(Beginning of Dataset extract)
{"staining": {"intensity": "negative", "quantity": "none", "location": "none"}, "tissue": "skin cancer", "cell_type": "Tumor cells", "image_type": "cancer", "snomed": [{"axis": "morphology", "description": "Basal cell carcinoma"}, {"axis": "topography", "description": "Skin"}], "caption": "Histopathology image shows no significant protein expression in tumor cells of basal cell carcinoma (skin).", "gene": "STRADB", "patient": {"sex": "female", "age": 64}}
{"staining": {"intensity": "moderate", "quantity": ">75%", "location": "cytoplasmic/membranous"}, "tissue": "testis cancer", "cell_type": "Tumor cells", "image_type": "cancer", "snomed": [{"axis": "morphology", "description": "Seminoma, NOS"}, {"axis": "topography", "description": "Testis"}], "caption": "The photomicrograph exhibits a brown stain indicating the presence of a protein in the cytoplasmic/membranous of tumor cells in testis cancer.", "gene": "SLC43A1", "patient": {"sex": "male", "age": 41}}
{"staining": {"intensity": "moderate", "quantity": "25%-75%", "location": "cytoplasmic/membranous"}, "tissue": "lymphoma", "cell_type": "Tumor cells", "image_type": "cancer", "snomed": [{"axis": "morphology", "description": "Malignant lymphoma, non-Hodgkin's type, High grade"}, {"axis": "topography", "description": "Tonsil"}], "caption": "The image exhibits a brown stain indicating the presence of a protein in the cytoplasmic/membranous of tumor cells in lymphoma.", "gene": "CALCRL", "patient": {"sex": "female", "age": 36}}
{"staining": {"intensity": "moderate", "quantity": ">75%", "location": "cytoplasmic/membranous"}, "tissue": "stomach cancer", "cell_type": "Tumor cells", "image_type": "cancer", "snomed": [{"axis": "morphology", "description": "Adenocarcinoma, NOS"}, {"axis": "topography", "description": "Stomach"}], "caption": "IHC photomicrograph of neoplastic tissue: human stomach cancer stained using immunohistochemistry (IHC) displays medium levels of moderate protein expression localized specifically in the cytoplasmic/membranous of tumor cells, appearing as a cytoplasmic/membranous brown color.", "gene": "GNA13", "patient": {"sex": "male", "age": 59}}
(End of Dataset extract)
• **What the exercise asks**
Please reproduce the line containing "photomicrograph exhibits a" and each line after it to the end of the listing, exactly, with nothing added or left out.

• **Solution below**
{"staining": {"intensity": "moderate", "quantity": ">75%", "location": "cytoplasmic/membranous"}, "tissue": "testis cancer", "cell_type": "Tumor cells", "image_type": "cancer", "snomed": [{"axis": "morphology", "description": "Seminoma, NOS"}, {"axis": "topography", "description": "Testis"}], "caption": "The photomicrograph exhibits a brown stain indicating the presence of a protein in the cytoplasmic/membranous of tumor cells in testis cancer.", "gene": "SLC43A1", "patient": {"sex": "male", "age": 41}}
{"staining": {"intensity": "moderate", "quantity": "25%-75%", "location": "cytoplasmic/membranous"}, "tissue": "lymphoma", "cell_type": "Tumor cells", "image_type": "cancer", "snomed": [{"axis": "morphology", "description": "Malignant lymphoma, non-Hodgkin's type, High grade"}, {"axis": "topography", "description": "Tonsil"}], "caption": "The image exhibits a brown stain indicating the presence of a protein in the cytoplasmic/membranous of tumor cells in lymphoma.", "gene": "CALCRL", "patient": {"sex": "female", "age": 36}}
{"staining": {"intensity": "moderate", "quantity": ">75%", "location": "cytoplasmic/membranous"}, "tissue": "stomach cancer", "cell_type": "Tumor cells", "image_type": "cancer", "snomed": [{"axis": "morphology", "description": "Adenocarcinoma, NOS"}, {"axis": "topography", "description": "Stomach"}], "caption": "IHC photomicrograph of neoplastic tissue: human stomach cancer stained using immunohistochemistry (IHC) displays medium levels of moderate protein expression localized specifically in the cytoplasmic/membranous of tumor cells, appearing as a cytoplasmic/membranous brown color.", "gene": "GNA13", "patient": {"sex": "male", "age": 59}}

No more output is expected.